La peur d'aimer

Rose a peur d'aimer. Rose aime cette idée de pouvoir aimer librement ceux qu'elle trouve emplis de passion, sans cependant être aimée en retour. Elle les regarde de loin et se contente de cette chaude distance sans jamais regretter de ne pas les avoir plus près d'elle. Elle ne leur fera jamais de mal, c'est cela qui lui réchauffait le cœur ; éprouver cet immense sentiment destructeur sans causer aucun chagrin à l'autre. Lorsque Rose marche dans la rue, quand il y a du Soleil, ou qu'il pleut, d'ailleurs, elle tombe amoureuse des passants qui sourient. Ou qui ne sourient pas. Elle ne fait pas vraiment attention. Malgré cela, elle voit en eux la beauté la plus pure au monde, celle du premier regard non altéré, non entravé par quelque laide parole.

Rose aime les films romantiques. Et elle ne s'en cache pas. Elle pleure souvent devant, peu importe la fin. Car parfois, il est bon de voir des gens qui s'aiment. Cela ne fait jamais de mal. Rose aime cette idée que ces figures inexistantes soient figées dans cette fiction qui recommence à l'infini. Ils sont piégés dans cette prison idyllique, dans un temps limité mais si grandiose. Les yeux rivés sur ces sourires parfois dissimulés, son visage s'illumine et elle tombe amoureuse une fois encore, de l'amour lui-même, cette fois-ci. Ce sentiment indescriptible la traverse. Rose ne saurait le nommer. Elle sait simplement qu'il lui suffit. 

Mais Rose a peur d'autre chose encore. Elle a peur de faire souffrir ceux qu'elle aime ou qui l'aiment. L'amour est beau mais est inutile s'il peut être si facilement rompu. Elle n'a pas besoin de vivre dans cette peur. C'est pourquoi elle aime à sens unique. Pour ne jamais être amenée à voir son propre amour s'envoler, alors qu'elle ne peut rien faire pour qu'il reste à ses côtés. 

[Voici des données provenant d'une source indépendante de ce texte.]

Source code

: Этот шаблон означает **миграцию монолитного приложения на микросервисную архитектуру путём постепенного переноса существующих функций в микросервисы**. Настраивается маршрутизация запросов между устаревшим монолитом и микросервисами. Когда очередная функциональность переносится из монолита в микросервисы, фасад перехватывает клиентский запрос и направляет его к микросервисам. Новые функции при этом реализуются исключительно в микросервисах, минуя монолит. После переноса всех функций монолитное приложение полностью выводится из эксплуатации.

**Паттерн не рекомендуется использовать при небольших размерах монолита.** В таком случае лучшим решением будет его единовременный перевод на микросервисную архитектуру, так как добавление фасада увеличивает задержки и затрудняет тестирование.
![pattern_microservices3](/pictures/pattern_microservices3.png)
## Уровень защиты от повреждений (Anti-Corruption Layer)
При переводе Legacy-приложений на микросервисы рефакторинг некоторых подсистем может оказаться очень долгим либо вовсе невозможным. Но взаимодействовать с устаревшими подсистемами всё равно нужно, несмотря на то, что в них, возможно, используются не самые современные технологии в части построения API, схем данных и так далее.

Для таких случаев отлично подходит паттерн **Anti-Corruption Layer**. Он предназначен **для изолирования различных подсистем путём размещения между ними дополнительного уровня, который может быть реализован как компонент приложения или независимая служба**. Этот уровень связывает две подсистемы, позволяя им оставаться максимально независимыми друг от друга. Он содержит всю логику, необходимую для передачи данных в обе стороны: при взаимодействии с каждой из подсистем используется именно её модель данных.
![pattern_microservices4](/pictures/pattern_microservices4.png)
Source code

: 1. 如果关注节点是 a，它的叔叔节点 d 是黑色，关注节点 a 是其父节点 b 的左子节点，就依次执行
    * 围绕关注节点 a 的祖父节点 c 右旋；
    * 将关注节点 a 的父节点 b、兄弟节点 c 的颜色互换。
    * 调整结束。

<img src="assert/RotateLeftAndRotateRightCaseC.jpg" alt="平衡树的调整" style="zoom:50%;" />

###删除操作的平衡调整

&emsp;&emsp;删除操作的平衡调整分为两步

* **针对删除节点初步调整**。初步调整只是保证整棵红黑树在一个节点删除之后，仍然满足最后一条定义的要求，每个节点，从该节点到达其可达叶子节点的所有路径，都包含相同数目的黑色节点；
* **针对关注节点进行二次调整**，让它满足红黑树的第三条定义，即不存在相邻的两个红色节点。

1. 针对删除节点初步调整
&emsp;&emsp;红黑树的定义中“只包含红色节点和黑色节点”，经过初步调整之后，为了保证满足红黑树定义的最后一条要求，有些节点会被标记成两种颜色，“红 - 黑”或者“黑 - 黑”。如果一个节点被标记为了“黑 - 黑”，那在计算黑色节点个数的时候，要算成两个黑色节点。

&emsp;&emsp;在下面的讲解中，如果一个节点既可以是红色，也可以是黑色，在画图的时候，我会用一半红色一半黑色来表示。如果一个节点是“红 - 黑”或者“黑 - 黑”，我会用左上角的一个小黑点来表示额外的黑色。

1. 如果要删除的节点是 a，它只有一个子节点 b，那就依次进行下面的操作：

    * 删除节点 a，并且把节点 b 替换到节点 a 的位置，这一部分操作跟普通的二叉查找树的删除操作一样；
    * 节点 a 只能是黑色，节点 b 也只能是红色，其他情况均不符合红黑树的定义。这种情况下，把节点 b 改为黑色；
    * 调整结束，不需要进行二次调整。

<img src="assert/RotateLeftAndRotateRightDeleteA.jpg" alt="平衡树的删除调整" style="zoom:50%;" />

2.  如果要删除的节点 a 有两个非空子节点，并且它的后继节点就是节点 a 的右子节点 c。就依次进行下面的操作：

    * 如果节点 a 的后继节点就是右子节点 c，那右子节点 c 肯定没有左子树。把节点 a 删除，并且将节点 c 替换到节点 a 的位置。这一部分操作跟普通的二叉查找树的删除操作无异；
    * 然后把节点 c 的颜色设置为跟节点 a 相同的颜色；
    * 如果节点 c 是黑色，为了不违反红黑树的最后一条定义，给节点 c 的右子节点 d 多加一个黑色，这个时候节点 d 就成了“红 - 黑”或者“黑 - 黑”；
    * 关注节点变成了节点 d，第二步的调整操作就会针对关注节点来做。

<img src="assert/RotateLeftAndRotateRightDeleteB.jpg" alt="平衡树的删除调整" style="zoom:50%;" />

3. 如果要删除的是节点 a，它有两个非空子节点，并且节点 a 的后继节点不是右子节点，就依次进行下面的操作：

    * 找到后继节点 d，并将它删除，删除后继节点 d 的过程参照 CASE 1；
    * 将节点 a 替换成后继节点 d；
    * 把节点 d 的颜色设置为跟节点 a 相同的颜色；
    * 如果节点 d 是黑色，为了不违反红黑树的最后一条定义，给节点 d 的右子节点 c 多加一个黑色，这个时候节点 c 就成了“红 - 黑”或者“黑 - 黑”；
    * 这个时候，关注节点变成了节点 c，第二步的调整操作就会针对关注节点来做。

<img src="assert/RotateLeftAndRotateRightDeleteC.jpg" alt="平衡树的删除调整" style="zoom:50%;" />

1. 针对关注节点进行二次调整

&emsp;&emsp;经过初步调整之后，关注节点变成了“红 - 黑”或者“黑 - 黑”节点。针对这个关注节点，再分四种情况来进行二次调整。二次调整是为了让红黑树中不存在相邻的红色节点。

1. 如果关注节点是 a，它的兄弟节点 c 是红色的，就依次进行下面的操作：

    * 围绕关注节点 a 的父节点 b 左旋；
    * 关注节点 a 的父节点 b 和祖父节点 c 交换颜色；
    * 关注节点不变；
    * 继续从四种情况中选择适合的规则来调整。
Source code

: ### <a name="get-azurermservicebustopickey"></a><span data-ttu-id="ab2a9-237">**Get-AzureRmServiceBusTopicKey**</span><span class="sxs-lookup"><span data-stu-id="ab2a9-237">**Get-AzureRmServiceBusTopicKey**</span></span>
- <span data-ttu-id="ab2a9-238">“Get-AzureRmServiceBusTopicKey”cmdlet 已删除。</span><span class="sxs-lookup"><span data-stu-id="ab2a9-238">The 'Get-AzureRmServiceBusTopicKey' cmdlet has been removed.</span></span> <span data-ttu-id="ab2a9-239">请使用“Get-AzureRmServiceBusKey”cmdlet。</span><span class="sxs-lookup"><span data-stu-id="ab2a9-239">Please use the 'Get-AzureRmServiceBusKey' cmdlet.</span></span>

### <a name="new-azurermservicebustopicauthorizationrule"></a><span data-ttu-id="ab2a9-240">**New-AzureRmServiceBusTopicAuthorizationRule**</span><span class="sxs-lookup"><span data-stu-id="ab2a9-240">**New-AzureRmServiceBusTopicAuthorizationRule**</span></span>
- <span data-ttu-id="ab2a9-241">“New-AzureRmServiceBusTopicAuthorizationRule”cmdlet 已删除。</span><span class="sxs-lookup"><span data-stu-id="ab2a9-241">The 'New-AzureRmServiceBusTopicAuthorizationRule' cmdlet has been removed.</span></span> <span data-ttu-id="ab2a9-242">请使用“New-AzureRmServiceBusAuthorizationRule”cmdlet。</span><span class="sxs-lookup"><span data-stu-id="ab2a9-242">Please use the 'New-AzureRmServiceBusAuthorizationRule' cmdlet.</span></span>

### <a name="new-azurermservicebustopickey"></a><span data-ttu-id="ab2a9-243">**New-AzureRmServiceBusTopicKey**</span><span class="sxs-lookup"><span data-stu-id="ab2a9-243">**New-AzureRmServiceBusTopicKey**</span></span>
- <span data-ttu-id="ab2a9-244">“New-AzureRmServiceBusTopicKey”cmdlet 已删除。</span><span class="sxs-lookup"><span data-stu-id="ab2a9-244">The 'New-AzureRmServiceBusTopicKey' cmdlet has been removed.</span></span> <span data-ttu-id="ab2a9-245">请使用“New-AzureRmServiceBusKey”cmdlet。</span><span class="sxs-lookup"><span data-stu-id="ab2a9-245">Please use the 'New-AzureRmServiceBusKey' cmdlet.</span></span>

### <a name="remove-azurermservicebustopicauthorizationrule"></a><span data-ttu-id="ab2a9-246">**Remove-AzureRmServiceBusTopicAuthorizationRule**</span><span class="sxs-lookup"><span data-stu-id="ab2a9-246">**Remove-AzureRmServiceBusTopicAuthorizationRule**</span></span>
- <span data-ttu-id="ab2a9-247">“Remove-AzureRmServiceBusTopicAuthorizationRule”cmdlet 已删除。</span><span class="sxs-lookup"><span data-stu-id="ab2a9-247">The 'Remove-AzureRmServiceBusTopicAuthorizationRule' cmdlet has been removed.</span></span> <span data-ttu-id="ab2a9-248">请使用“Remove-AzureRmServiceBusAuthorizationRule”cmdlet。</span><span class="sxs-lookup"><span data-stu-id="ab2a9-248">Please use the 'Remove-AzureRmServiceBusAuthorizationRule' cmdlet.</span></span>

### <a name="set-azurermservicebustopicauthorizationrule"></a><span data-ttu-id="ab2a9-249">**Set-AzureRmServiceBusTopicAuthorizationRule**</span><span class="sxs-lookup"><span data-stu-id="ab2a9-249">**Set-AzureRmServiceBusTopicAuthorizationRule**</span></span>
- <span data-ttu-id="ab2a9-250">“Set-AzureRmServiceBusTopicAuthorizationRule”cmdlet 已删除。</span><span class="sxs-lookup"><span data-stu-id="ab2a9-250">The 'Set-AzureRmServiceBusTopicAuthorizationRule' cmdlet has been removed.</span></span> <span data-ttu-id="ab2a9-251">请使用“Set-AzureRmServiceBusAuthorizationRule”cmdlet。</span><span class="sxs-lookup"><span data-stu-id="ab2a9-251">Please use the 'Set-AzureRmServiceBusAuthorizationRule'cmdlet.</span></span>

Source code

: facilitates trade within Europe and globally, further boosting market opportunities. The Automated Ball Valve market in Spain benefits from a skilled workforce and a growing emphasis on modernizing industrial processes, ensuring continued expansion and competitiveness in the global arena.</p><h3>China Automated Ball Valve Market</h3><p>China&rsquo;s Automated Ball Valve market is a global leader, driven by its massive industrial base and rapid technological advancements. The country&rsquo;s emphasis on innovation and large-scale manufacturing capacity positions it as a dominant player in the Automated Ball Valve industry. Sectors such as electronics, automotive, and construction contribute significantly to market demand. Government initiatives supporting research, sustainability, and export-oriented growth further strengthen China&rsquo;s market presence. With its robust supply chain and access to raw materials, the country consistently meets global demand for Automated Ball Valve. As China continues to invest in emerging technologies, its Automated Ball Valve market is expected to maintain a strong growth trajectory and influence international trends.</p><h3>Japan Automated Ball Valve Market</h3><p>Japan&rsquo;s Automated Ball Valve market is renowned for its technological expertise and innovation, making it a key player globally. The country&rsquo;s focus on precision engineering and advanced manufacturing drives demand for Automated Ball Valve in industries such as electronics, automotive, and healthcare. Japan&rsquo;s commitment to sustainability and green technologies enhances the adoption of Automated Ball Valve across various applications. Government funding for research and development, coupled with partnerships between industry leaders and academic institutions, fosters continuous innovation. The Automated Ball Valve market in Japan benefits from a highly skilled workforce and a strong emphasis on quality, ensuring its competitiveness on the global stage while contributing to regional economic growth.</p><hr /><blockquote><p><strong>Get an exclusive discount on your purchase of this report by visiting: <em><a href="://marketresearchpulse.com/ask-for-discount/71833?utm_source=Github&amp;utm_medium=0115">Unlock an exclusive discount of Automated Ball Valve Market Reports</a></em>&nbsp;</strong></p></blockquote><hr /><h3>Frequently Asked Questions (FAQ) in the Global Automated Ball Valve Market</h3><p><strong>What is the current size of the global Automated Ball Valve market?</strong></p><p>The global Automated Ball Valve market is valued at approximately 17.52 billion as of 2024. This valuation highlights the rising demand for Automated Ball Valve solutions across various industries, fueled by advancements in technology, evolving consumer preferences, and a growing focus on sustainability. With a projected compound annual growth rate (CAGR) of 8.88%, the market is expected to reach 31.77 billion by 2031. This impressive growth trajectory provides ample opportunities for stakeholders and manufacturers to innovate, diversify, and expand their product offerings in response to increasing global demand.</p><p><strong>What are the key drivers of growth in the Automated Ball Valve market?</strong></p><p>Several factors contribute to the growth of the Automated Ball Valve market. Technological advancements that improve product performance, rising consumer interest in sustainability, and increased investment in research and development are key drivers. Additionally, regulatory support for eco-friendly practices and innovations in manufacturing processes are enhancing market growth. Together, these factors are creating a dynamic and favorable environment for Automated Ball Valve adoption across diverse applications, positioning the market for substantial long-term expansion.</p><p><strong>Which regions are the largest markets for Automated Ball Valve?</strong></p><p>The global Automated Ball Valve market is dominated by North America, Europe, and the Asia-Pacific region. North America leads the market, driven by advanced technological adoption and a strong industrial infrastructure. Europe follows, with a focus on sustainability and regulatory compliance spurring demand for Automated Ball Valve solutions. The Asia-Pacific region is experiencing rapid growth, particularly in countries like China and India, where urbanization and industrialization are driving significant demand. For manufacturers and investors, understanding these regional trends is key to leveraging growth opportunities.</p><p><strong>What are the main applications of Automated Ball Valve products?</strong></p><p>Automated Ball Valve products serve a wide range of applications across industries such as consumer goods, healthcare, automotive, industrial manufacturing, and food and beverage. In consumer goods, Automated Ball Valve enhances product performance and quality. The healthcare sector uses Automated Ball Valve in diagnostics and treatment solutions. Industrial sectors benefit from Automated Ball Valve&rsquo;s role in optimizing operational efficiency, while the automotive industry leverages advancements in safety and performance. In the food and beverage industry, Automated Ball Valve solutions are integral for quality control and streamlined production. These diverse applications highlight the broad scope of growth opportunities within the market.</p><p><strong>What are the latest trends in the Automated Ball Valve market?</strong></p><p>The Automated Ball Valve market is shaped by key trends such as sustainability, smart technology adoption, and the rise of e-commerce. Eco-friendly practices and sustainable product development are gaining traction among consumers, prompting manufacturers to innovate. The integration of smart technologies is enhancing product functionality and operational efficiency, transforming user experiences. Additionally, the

Il fait sombre ce soir et elle pense aux personnes dont elle est amoureuse. Mais qui ne l'aiment pas en retour. Elle ressentait un cadavre de bonheur. Car le vrai bonheur, elle ne le toucherait jamais en aimant des inconnus et des silhouettes pour le restant de ses jours. Il faudrait bien qu'un fois, elle reçoive tout cet amour qu'elle donne en retour. Elle vivait dans l'espoir qu'un jour elle parviendrait à guérir son cœur blessé. Rose l'avait elle-même traîné dans la boue. Et il avait du mal à fonctionner comme avant. Il fallait qu'elle verse de l'eau sur cette âme enflammée, du miel dans sa poitrine lacérée. Rose n'osait pas. Il fait encore plus sombre.

En réalité, ce qui l'effraie n'est pas le fait d'aimer, mais le fait d'être aimée en retour.

Elle ouvre ses yeux alarmés. Rose voit le plafond blanc éclairé par les réverbères au dehors. Elle ne peut pas rester là. Rester allongée ici, dans les ténèbres ne lui suffit plus. Elle se lève puis regarde par la fenêtre. Quelqu'un l'attend, en bas. Rose se regarde dans la glace et une lumière éclabousse ses yeux enflammés ; mais elle maîtrise toute cette puissance, cette fois. Rose détache ses yeux et descend son immense escalier de marbre blanc, comme on descend aux Enfers. Mais, malgré sa peur bleue, elle est au paradis. Son âme est en paix.

En réalité, elle n'a plus peur d'aimer.